**TASK GOAL:** An exact copy of all the data is needed, with every picture left out.
(RECORD EXTRACTS begins)
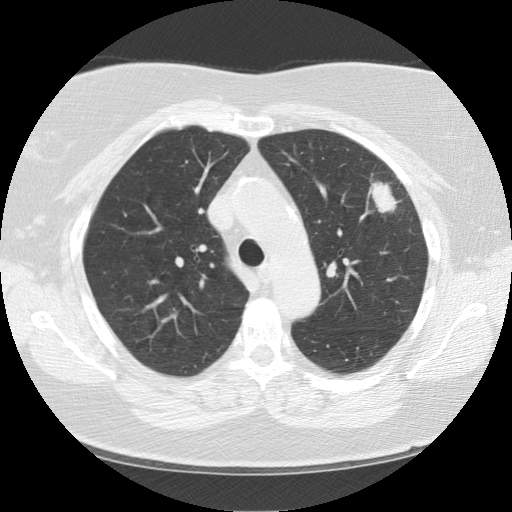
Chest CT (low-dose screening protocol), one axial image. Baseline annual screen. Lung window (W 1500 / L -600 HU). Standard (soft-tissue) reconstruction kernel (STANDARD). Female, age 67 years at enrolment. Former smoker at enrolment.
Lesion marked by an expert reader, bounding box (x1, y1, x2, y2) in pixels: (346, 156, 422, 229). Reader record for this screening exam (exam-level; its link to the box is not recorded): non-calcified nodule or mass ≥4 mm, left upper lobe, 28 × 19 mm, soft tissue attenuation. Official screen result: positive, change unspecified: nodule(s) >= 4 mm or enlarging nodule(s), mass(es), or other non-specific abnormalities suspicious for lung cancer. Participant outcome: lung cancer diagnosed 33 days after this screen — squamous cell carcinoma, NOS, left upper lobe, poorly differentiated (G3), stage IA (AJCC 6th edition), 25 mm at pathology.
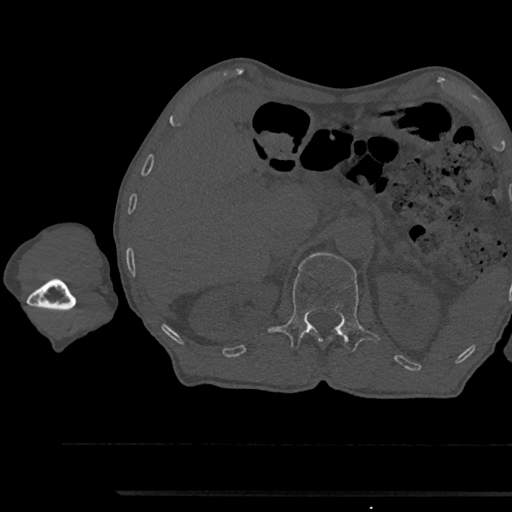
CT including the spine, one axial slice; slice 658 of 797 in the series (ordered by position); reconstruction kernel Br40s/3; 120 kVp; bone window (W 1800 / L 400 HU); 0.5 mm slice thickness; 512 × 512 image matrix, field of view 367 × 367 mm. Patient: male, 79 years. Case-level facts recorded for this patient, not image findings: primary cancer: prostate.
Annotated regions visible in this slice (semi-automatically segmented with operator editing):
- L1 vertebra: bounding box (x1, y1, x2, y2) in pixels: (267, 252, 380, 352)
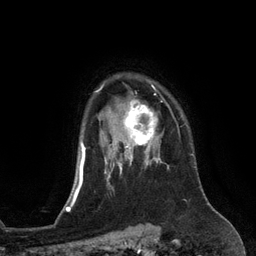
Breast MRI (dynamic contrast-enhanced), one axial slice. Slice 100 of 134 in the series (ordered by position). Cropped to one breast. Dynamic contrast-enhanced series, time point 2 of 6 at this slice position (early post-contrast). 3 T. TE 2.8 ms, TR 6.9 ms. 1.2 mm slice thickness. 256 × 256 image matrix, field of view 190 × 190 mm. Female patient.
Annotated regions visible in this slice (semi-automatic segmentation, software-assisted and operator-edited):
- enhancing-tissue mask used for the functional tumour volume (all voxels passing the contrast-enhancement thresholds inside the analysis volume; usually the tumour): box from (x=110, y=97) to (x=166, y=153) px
(RECORD EXTRACTS ends)
**PROBLEM SOLUTION:**
Chest CT (low-dose screening protocol), one axial image. Baseline annual screen. Lung window (W 1500 / L -600 HU). Standard (soft-tissue) reconstruction kernel (STANDARD). Female, age 67 years at enrolment. Former smoker at enrolment.
Lesion marked by an expert reader, bounding box (x1, y1, x2, y2) in pixels: (346, 156, 422, 229). Reader record for this screening exam (exam-level; its link to the box is not recorded): non-calcified nodule or mass ≥4 mm, left upper lobe, 28 × 19 mm, soft tissue attenuation. Official screen result: positive, change unspecified: nodule(s) >= 4 mm or enlarging nodule(s), mass(es), or other non-specific abnormalities suspicious for lung cancer. Participant outcome: lung cancer diagnosed 33 days after this screen — squamous cell carcinoma, NOS, left upper lobe, poorly differentiated (G3), stage IA (AJCC 6th edition), 25 mm at pathology.
CT including the spine, one axial slice; slice 658 of 797 in the series (ordered by position); reconstruction kernel Br40s/3; 120 kVp; bone window (W 1800 / L 400 HU); 0.5 mm slice thickness; 512 × 512 image matrix, field of view 367 × 367 mm. Patient: male, 79 years. Case-level facts recorded for this patient, not image findings: primary cancer: prostate.
Annotated regions visible in this slice (semi-automatically segmented with operator editing):
- L1 vertebra: bounding box (x1, y1, x2, y2) in pixels: (267, 252, 380, 352)
Breast MRI (dynamic contrast-enhanced), one axial slice. Slice 100 of 134 in the series (ordered by position). Cropped to one breast. Dynamic contrast-enhanced series, time point 2 of 6 at this slice position (early post-contrast). 3 T. TE 2.8 ms, TR 6.9 ms. 1.2 mm slice thickness. 256 × 256 image matrix, field of view 190 × 190 mm. Female patient.
Annotated regions visible in this slice (semi-automatic segmentation, software-assisted and operator-edited):
- enhancing-tissue mask used for the functional tumour volume (all voxels passing the contrast-enhancement thresholds inside the analysis volume; usually the tumour): box from (x=110, y=97) to (x=166, y=153) px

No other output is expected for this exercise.